The plot of The Dead Next Door leans hard on Romero-esque zombie flick concepts: five years after a zombie epidemic, a government-sanctioned Zombie Squad struggles to find a solution to put the living dead down for good. Their best hope is finding a missing scientist and his formula so Dr. Moulsson (Bogdan Pecic) travels to Virginia with a squad that includes Raimi (Peter Ferry) and Kuller (Jolie Jackunas). They soon find themselves contending with a wild-eyed group of cultists led by Reverend Jones (Robert Kokai), who have found purpose in the zombie plague and want to keep it going.
Like most micro-budget horror films, The Dead Next Door is stronger on ambition than it is on craft. The plot is more interested in setpieces than it is in internal logic, with a recurring problem being how characters frequently do dumb things to facilitate being bitten by a zombie. The filmmaking style is raw, veering between trick shots and more static setups, and the acting is hit-and-miss in classic no-budget filmmaking style.

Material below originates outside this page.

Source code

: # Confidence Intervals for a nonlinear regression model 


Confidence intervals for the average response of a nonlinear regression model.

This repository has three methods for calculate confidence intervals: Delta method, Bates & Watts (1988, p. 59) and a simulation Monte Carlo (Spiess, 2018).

That said, it seems more fair to judge a backyard epic like The Dead Next Door on how often it delivers the goods in a way designed to please the party-hearty desires of the teenage horror crowd. On that level, The Dead Next Door is a lot of fun: Bookwalter is aware of his shortcomings as a newbie filmmaker and puts his focus on tight pacing and delivering a steady stream of flesh-ripping mayhem. The lead performances are better than usual by micro-budget standards (Kokai in particular is legitimately good) and the film’s Dawn Of The Dead-derived comic book approach goes a long way towards making up for the logic lapses and technical stumbles.
Sam Raimi fans will also want to check this film out because it has several direct ties to him and his stable of collaborators. Raimi was an uncredited executive producer and source of funding for this flick, taking the pseudonymous credit “The Master Cylinder,” and Bruce Campbell supervised the film’s original dub job, lending his voice to two characters and bringing in Ted Raimi and Dan Hicks to do additional voices. You also get Evil Dead II co-writer Scott Spiegel popping up early in the film as a jittery member of the Zombie Squad.
Ultimately, the most important question a horror fan needs to ask with a film like The Dead Next Door is “Will I enjoy a film that is aimed directly at cravings for splatter and schlock that I loved as a teenager?” If the answer to that question is “yes” then you’ll find a buffet of splat that will feed the reptile brain desires of your inner 13 year-old.